En uno de sus extraordinarios ensayos, Juan Goytisolo afirma
que la renovación de la literatura en lengua española en el siglo XX provino de
dos hechos fundamentales que no se dieron en España sino en América Latina: la
relectura que Jorge Luis Borges hizo de la obra de Cervantes, y la que José
Lezama Lima hizo de Góngora.
¿Cuál fue la gran revolución de Borges? William Ospina
asegura que la cultura en la que vivimos hoy no sería concebible sin él, pues
de algún modo “trajo a América Latina todas las cosas del mundo”. Dicho de otro
modo, la obra de Borges familiarizó a sus lectores con contenidos que provenían
de culturas lejanas, en la geografía y en la Historia, sin necesidad de que
todo eso pasara antes por España o cualquier otro de los centros de los que
América Latina era subsidiaria.
Jorge Luis Borges nació en Buenos Aires el 24 de agosto de
1899 y murió en Ginebra, Suiza, el 16 de junio de 1986. Reconocido con el
Premio Cervantes, el más importante de las letras españolas, en 1979, Borges
escribió prosa, poesía y ensayos. Estudió en Ginebra e Inglaterra. Vivió un
breve periodo en España antes de regresar a Argentina en 1921, donde firmó el
primer manifiesto ultraísta.
Fundó la revista literaria Prisa y Prosa y publicó el libro
de poemas Fervor de Buenos Aires
(1923), así como Historia universal de la
infamia (1935), una serie de relatos breves basados en historias reales,
pero tergiversadas, con el toque propio del autor. “Son el irresponsable juego
de un tímido que no se animó a escribir cuentos y que se distrajo en falsear y
tergiversar (sin justificación estética alguna vez) ajenas historias”, dijo de
ellas el genio argentino que alcanzó sus mayores cotas de maestría con los
relatos breves. Pese a ello, tampoco descuidó la poesía. Entre otros, publicó
los libros de poemas El otro, El mismo,
Elogio de la sombra, El oro de los tigres, La rosa profunda o La moneda de hierro.

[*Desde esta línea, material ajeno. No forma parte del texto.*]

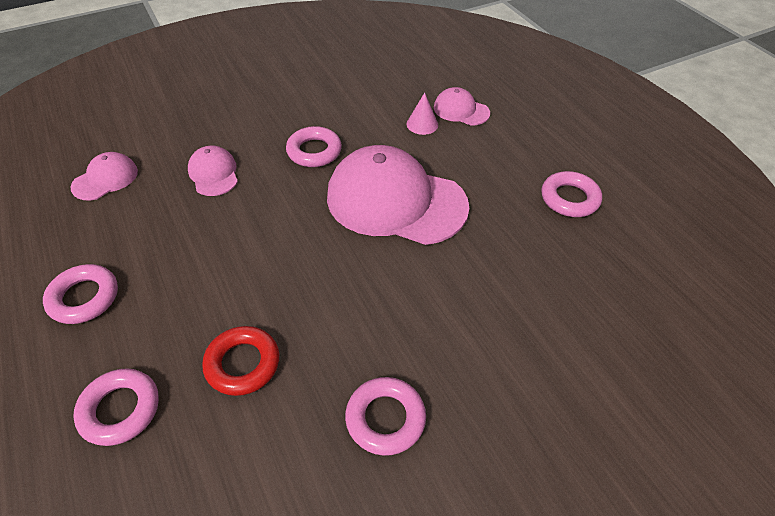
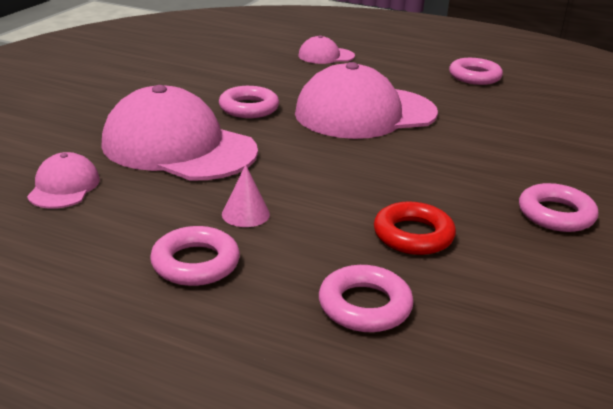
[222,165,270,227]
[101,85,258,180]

Borges, quien escribió que “siempre he pensado que el
paraíso sería algún tipo de biblioteca”, fue bibliotecario en Buenos Aires de
1937 a 1945, profesor de Literatura en la Universidad de Buenos Aires,
presidente de la Sociedad Argentina de Escritores, miembro de la Real Academia
Argentina de las Letras y director de la Biblioteca Nacional de Argentina desde
1955 hasta 1974.
El escritor argentino es recordado, sobre todo, por sus
relatos memorables. Narraciones donde aparecen personajes misteriosos con
intereses difíciles de descifrar, objetos mágicos, con cualidades peculiares,
de los que se sirve para jugar con el tiempo, el espacio y otros conceptos que
él malea a su antojo para fascinación del lector. Como El Aleph, “uno de los puntos del espacio que contiene todos los
puntos” o El Libro de Arena, una obra
con páginas infinitas. De repente, nada es lo que parece. Todo cambia. No hay
normas en estos relatos. Ni fronteras. Todo es posible.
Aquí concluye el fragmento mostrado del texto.